When Jeremiah Brown was voted off Love Island USA, he didn’t find love. But in a moment that could have faded into social media oblivion, he did something profoundly unexpected: he asked his TikTok followers what he should do next. Their answer — “start a book club” — might have sounded like a joke for a reality TV star. But Jeremiah said yes. And in doing so, he opened a door to connection that’s strikingly relevant to fathers and families today. Alexandra Alter writes about Brown’s journey in a weekend New York Times feature.

The result? A book club — Jeremiah’s Reading Room — that now counts over 120,000 members, many of them young people engaging with literature, discussing ideas, and creating community. The first book? The Song of Achilles, a tragic epic of love, loyalty, and sacrifice.

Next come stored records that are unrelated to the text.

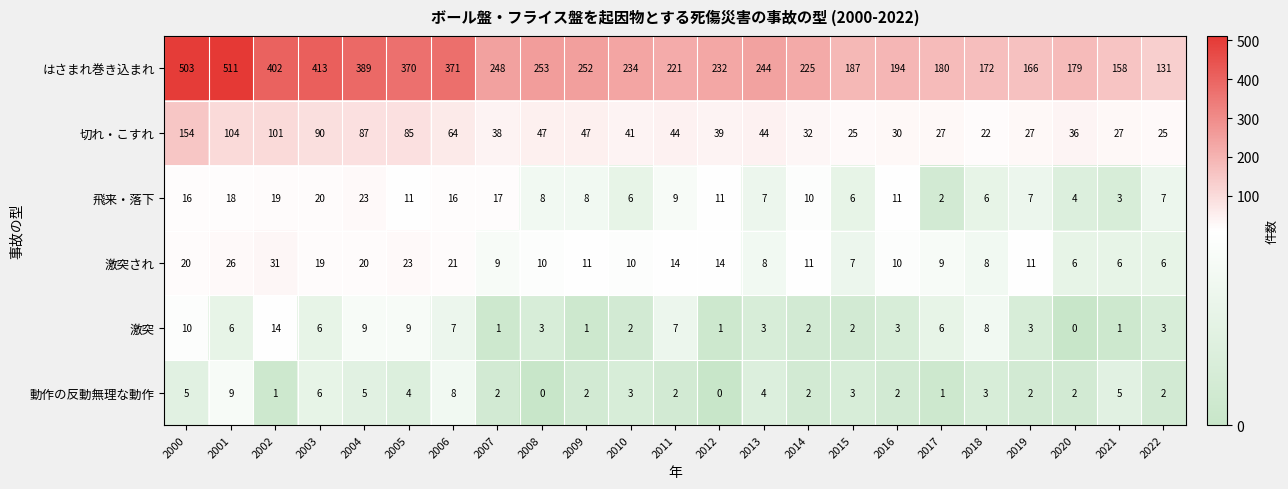

The value of はさまれ巻き込まれ at 2000 is 224. True or false?

False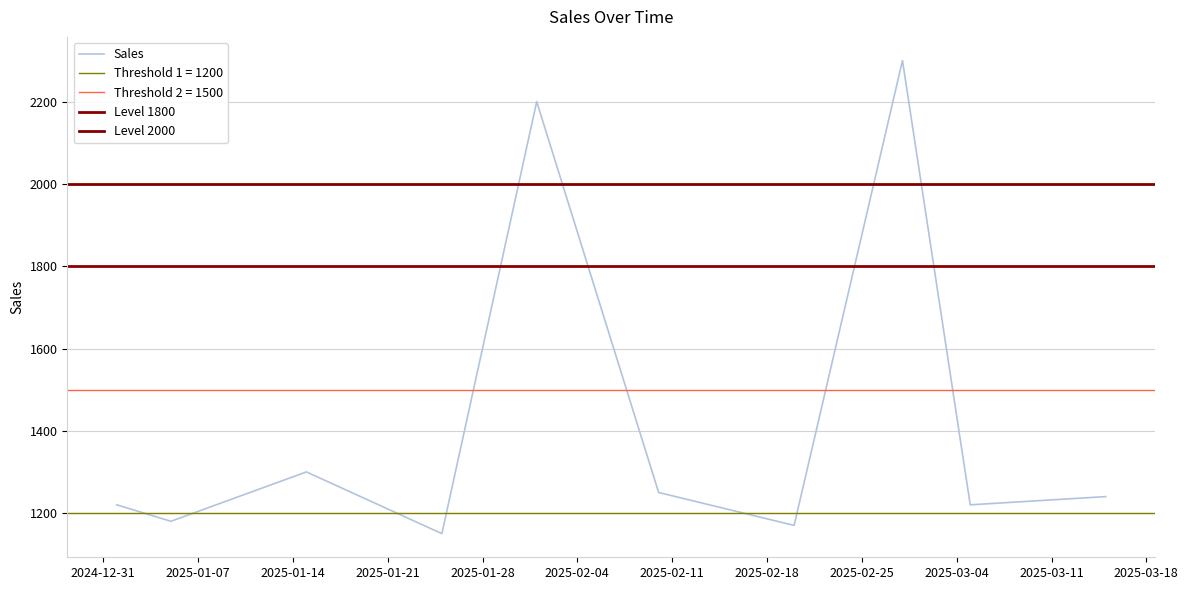

What is the label of the 1st point from the right?

2025-03-15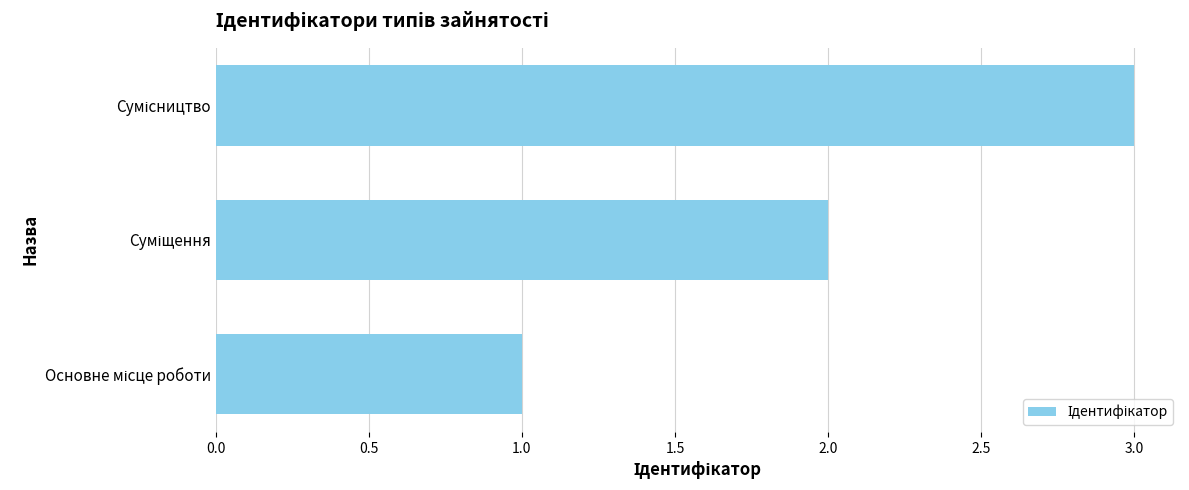

How many bars are there in total?

3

There’s something quietly revolutionary about what Jeremiah is doing. In a world where masculinity is often measured by toughness and silence, here is a young man inviting others — especially young men — to explore vulnerability, emotion, and intellectual intimacy through story.

It’s the kind of emotional reeducation that Dr. Daniel Casriel and I envisioned in The Road of Happiness Now, a powerful work exploring how we’ve been conditioned to suppress the very feelings that make us most human — and most able to love.

Casriel wrote, “Nature meant for you to be happy. Nature is on our side.” Yet many fathers have learned to hide their fears, joys, and pain. We learn to cope, to endure, to provide. But too often, we don’t learn to connect. That disconnect can silently shape our relationships with our partners, children, and selves.

What Jeremiah Brown is doing — whether he realizes it or not — is offering an alternative path. He’s not prescribing a solution. He’s not pretending to be a guru. He’s showing up, as a peer, ready to learn with others. That’s the heart of The Road of Happiness: not authority-over-other, but person-with-person. That’s the path to healing.

Jeremiah told the New York Times, “It feels like something we could have that’s more than just content on TikTok… something I could build and have a community around.” Fathers take note: this is what our children — and many of us — are longing for. Not content. Connection.

Book clubs may not be the answer for every dad. But the idea of building community around shared emotional experiences — of opening space for storytelling, reflection, and growth — is timeless. And it starts, as Jeremiah shows, with a simple, courageous question: “What’s next?”